E finalmente la proposta di RCF.

Quando nel ‘93 si rese disponibile una quota importante di RCF, a seguito di problemi societari e prodotti un po’ datati, raccolsi la sfida. A una condizione: volevo essere l’amministratore delegato con i pieni poteri. Accettarono la mia proposta e, a quel punto, bisognava trovare i soldi per acquistare le quote. Mi recai in banca dal mio amico direttore, chiedendogli la cifra che mi serviva; ti assicuro che per l’epoca erano cifre che facevano tremare i polsi. Il mio amico si sedette e mi chiese che garanzie potessi dare. E con molta disinvoltura risposi: ‘IO!’ Il direttore sbiancò, e mi disse che l’avrebbe presentata, ma con scarse possibilità di ottenere l’approvazione. Dopo una settimana, con molta felicità anche sua, mi comunicò che la proposta era stata accettata, e così iniziò la mia avventura in RCF. I primi tempi non furono facili, si doveva combattere con l’establishment della vecchia guardia, che voleva portare avanti progetti e linee un po’ datate, mentre io volevo esplorare nuovi mercati, come quello musicale.
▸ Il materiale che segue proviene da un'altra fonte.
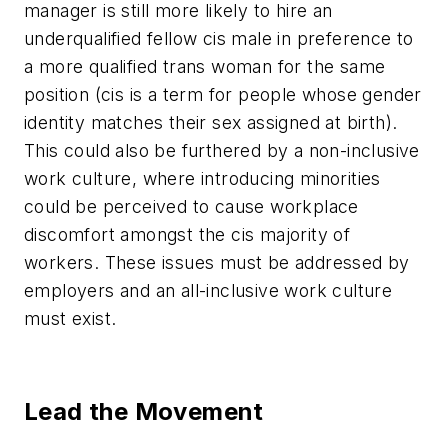
manager is still more likely to hire an
underqualified fellow cis male in preference to
a more qualified trans woman for the same
position (
cis
is a term for people whose gender
identity matches their sex assigned at birth).
This could also be furthered by a non-inclusive
work culture, where introducing minorities
could be perceived to cause workplace
discomfort amongst the cis majority of
workers. These issues must be addressed by
employers and an all-inclusive work culture
must exist.
Lead the Movement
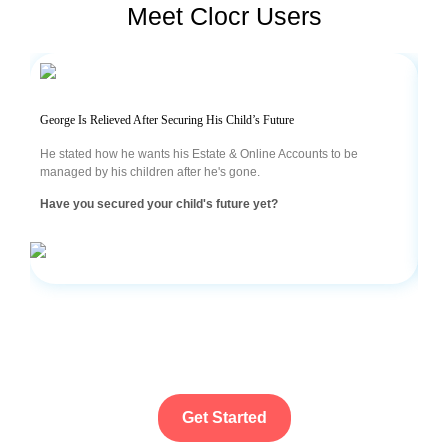
Meet Clocr Users
George Is Relieved After Securing His Child’s Future
Sam
He stated how he wants his Estate & Online Accounts to be
Bei
managed by his children after he's gone.
was
acc
Have you secured your child's future yet?
Are
Get Started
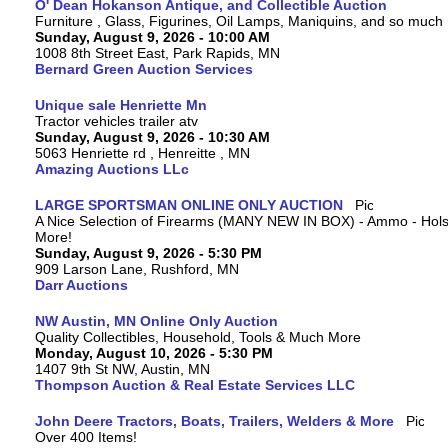
O' Dean Hokanson Antique, and Collectible Auction
Furniture , Glass, Figurines, Oil Lamps, Maniquins, and so much
Sunday, August 9, 2026 - 10:00 AM
1008 8th Street East, Park Rapids, MN
Bernard Green Auction Services
Unique sale Henriette Mn
Tractor vehicles trailer atv
Sunday, August 9, 2026 - 10:30 AM
5063 Henriette rd , Henreitte , MN
Amazing Auctions LLc
LARGE SPORTSMAN ONLINE ONLY AUCTION
A Nice Selection of Firearms (MANY NEW IN BOX) - Ammo - Hols
More!
Sunday, August 9, 2026 - 5:30 PM
909 Larson Lane, Rushford, MN
Darr Auctions
NW Austin, MN Online Only Auction
Quality Collectibles, Household, Tools & Much More
Monday, August 10, 2026 - 5:30 PM
1407 9th St NW, Austin, MN
Thompson Auction & Real Estate Services LLC
John Deere Tractors, Boats, Trailers, Welders & More
Over 400 Items!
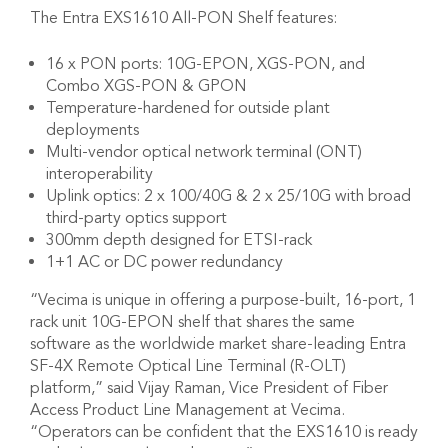
The Entra EXS1610 All-PON Shelf features:
16 x PON ports: 10G-EPON, XGS-PON, and
Combo XGS-PON & GPON
Temperature-hardened for outside plant
deployments
Multi-vendor optical network terminal (ONT)
interoperability
Uplink optics: 2 x 100/40G & 2 x 25/10G with broad
third-party optics support
300mm depth designed for ETSI-rack
1+1 AC or DC power redundancy
“Vecima is unique in offering a purpose-built, 16-port, 1
rack unit 10G-EPON shelf that shares the same
software as the worldwide market share-leading Entra
SF-4X Remote Optical Line Terminal (R-OLT)
platform,” said Vijay Raman, Vice President of Fiber
Access Product Line Management at Vecima.
“Operators can be confident that the EXS1610 is ready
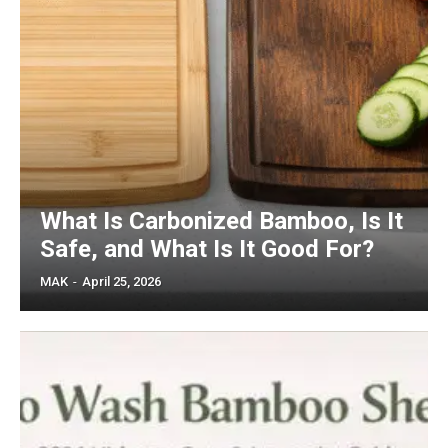
What Is Carbonized Bamboo, Is It
Safe, and What Is It Good For?
MAK
-
April 25, 2026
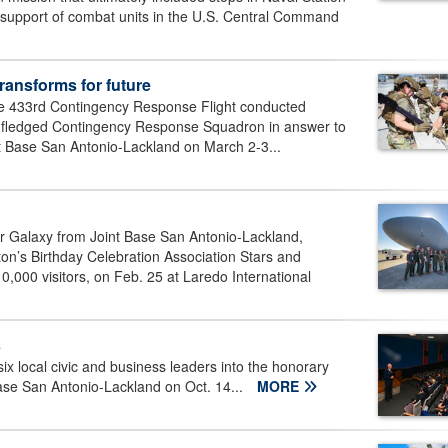
in support of combat units in the U.S. Central Command
ransforms for future
he 433rd Contingency Response Flight conducted
full-fledged Contingency Response Squadron in answer to
nt Base San Antonio-Lackland on March 2-3...
r Galaxy from Joint Base San Antonio-Lackland,
gton’s Birthday Celebration Association Stars and
,000 visitors, on Feb. 25 at Laredo International
s
ix local civic and business leaders into the honorary
se San Antonio-Lackland on Oct. 14...
MORE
Ricordo ancora una riunione in cui ho presentato lo studio della ART, prima cassa di RCF in plastica. Dal gruppo si alzò un signore che esclamò in reggiano: ‘Va mo’ da bonn ?’, che vuol dire qualcosa tipo ‘ma stai dicendo sul serio?’. Fu il mio primo progetto importante, con il quale ci presentammo alla fiera musicale di Los Angeles. Fu un successo mondiale, poiché ART aveva un suono musicale che tutti apprezzavano: ne vendemmo veramente tante, e le continuiamo a vendere. Cominciammo ad arrivare in molti paesi del mondo, e anche gli americani si accorsero di noi. Durante una fiera, ci venne a trovare Greg Mackie, che all’epoca era capo di un gruppo che fatturava oltre 150 milioni di dollari, con un’industria di oltre mille dipendenti, che ci chiese di vendergli RCF. La RCF a stelle e a strisce non ebbe i successi sperati, le loro strategie nel vecchio continente non funzionarono, così dopo cinque anni ci proposero di riprendercela, così con altri due soci finalizzammo l’operazione, alle nostre condizioni, e iniziò la storia moderna del marchio RCF.
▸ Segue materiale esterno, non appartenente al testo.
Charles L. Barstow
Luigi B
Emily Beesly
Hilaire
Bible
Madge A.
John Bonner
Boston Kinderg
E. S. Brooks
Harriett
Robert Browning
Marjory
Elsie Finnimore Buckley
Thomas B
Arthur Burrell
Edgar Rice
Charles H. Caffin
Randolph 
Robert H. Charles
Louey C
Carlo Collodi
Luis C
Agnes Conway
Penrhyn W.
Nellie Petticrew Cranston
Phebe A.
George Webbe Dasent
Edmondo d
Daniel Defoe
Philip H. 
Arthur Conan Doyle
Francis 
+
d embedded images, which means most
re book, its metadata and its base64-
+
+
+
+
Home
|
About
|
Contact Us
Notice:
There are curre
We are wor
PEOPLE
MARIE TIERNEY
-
Si tratta di un percorso lungo e tortuoso, ma pieno di soddisfazioni. In conclusione, quali sentimenti prova a guardarsi indietro, e quali obiettivi si pone a guardare avanti?
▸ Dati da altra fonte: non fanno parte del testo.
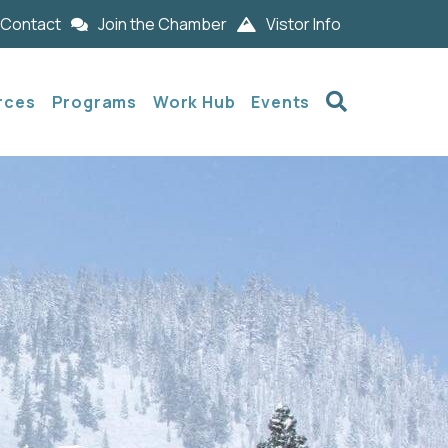
Contact
Join the Chamber
Vistor Info
Search
rces
Programs
Work Hub
Events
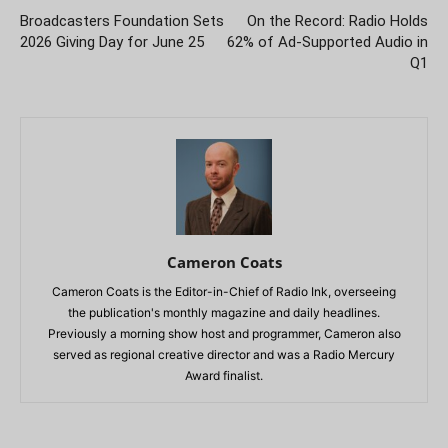
Broadcasters Foundation Sets
On the Record: Radio Holds
2026 Giving Day for June 25
62% of Ad-Supported Audio in
Q1
Cameron Coats
Cameron Coats is the Editor-in-Chief of Radio Ink, overseeing
the publication's monthly magazine and daily headlines.
Previously a morning show host and programmer, Cameron also
served as regional creative director and was a Radio Mercury
Award finalist.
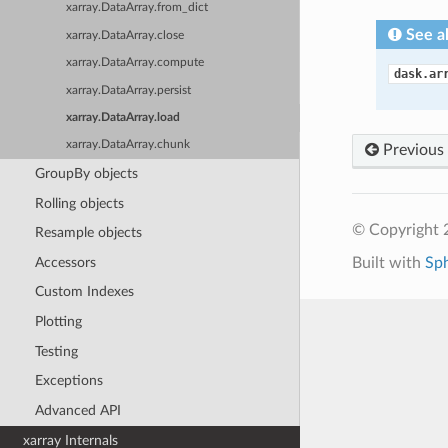
xarray.DataArray.from_dict
See a
xarray.DataArray.close
xarray.DataArray.compute
dask.ar
xarray.DataArray.persist
xarray.DataArray.load
xarray.DataArray.chunk
Previous
GroupBy objects
Rolling objects
© Copyright 
Resample objects
Accessors
Built with
Sp
Custom Indexes
Plotting
Testing
Exceptions
Advanced API
xarray Internals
Sicuramente è stato un percorso con delle soddisfazioni e dei risultati tangibili, soprattutto per quanto riguarda il percorso imprenditoriale dei marchi AEB ed RCF. Ma la soddisfazione più intima è stata quella di aver fatto conoscere l’Emilia nel mondo, non solo come una terra di motori, ma anche come una terra di suoni. Quando ci presentiamo nei mercati mondiali ci apprezzano e ci rispettano. Per quanto riguarda i miei programmi futuri, invece, manca solo l’ultimo pezzo del puzzle, per completare il disegno iniziale: voglio entrare con solidità nel mercato asiatico, mercato che ancora ci manca. Una volta che avrò portato a termine questa sfida, e visto che sono ancora giovane con i miei 82 anni, mi potrò considerare sazio e forse mi riposerò.